# Anthony Gallo Acoustics Classico CL-S12 Subwoofer Discussion Thread



## theJman (Mar 3, 2012)

*Anthony Gallo Acoustics Classico CL-S12 Subwoofer​**By Jim Wilson (theJman)*

​

The Anthony Gallo Acoustics Classico CL-S12 presents an interesting dichotomy; very good for HT, but excellent for music. Whether you're merely listening to a CD -- or even just watching TV -- you'll want for little, but slip in a blu-ray and the results aren't quite as clear cut. Few subwoofers have this level of fidelity or poise, save for the occasional port chuffing when pushed, but a little more depth would have been nice. AGA does things in a manner like no one else, which I certainly applaud, but a few quirks kept me from falling in love with it. Built like a tank, and possessing magnificent sound quality, the Classico CL-S12 is a solid option for the person in need of a compact subwoofer.
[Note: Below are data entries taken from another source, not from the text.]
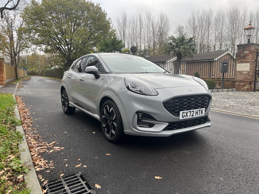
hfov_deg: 67.3
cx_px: 130
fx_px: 195
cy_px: 97
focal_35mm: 26
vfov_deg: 53.1
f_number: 1.5
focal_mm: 5.7
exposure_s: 1/121
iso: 50
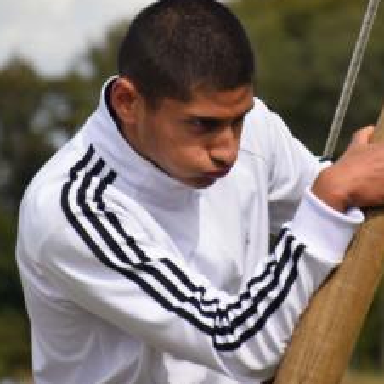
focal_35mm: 395
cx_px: 228
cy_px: 109
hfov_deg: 4.4
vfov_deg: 4.4
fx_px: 4957
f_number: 6.3
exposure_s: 1/1600
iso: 400
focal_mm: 140
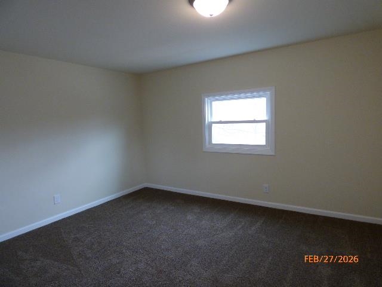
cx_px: 191
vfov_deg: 66.0
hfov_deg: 81.7
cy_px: 144
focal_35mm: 20
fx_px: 221
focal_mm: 3.58
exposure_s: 1/60
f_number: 2.8
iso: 250
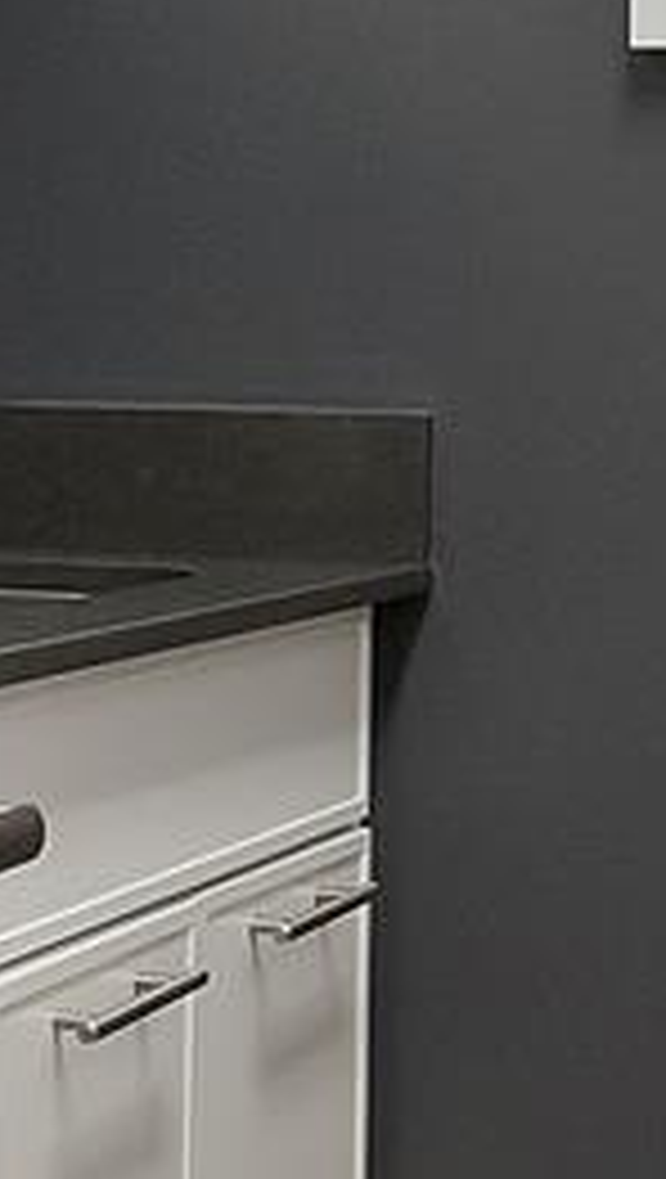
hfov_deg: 10.6
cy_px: 288
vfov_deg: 18.5
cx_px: 387
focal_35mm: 115
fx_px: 3599
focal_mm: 10
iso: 800
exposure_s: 1/15
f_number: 9
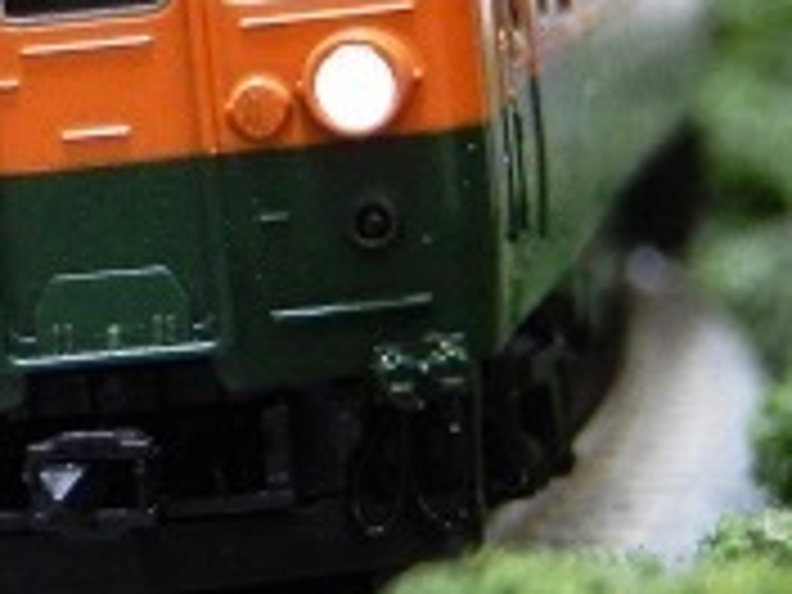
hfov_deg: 6.1
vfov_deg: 4.6
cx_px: -270
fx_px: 7390
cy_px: 112
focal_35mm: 323
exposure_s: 1/2.5
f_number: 5.2
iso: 200
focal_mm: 17
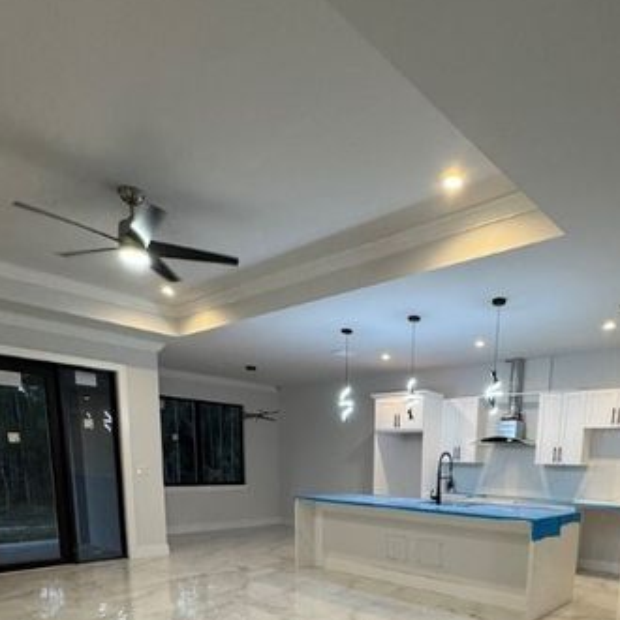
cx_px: 395
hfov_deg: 61.9
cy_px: 553
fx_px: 507
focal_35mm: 25
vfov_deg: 55.0
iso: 320
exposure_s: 1/120
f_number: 2.2
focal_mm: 2.22
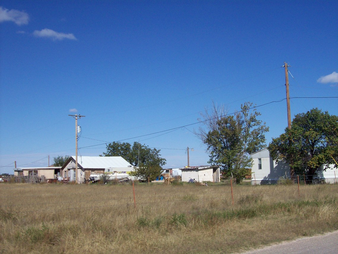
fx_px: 439
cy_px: 127
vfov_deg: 32.2
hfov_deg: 42.1
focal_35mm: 45
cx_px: 169
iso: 80
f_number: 5.4
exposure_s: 1/1285
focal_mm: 7.6
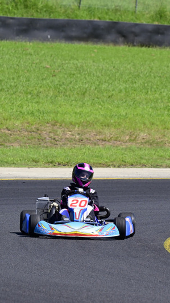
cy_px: 152
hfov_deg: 2.0
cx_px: 117
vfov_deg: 3.6
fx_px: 4803
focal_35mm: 599
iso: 500
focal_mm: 380
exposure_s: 1/640
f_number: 11
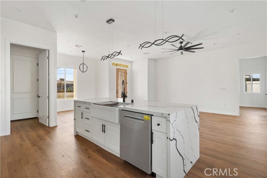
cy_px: 89
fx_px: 126
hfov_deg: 93.3
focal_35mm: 17
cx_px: 134
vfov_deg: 70.5
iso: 400
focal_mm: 17
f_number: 5.6
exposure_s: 1/15
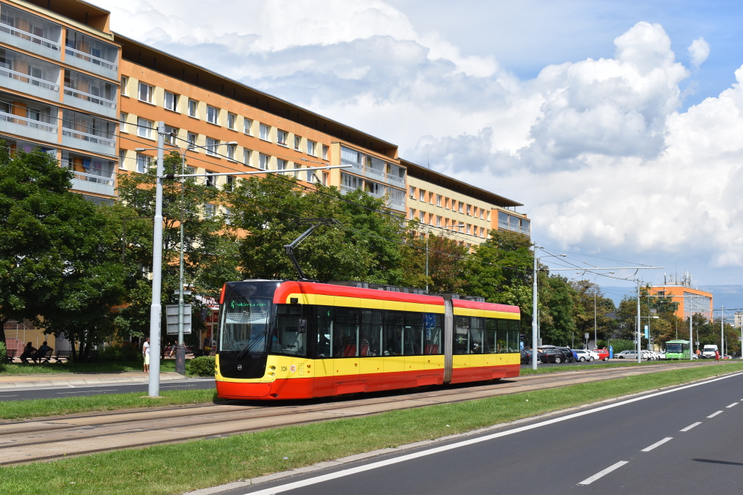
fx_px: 991
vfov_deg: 28.1
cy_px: 248
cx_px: 372
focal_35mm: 48
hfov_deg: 41.1
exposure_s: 1/400
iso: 200
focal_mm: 32
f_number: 10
*For the full review Click Here​*​


----------



## ALMFamily (Oct 19, 2011)

As per usual, fantastic job Jim - thanks for an informative, honest review.


----------



## theJman (Mar 3, 2012)

Thanks Joe... :T


----------



## raynist (Aug 16, 2011)

Nice review.

Interesting design, it sort of looks like a box that you would see in a car subwoofer and not something you would typically see in a living room setting.


----------



## orion (Sep 18, 2009)

I really like the looks of that sub. Excellent review. Thanks for taking the time to do reviews for us. Sounds like a good subwoofer. Good job Jim


----------



## theJman (Mar 3, 2012)

Thank you. I'm glad you found it helpful.


----------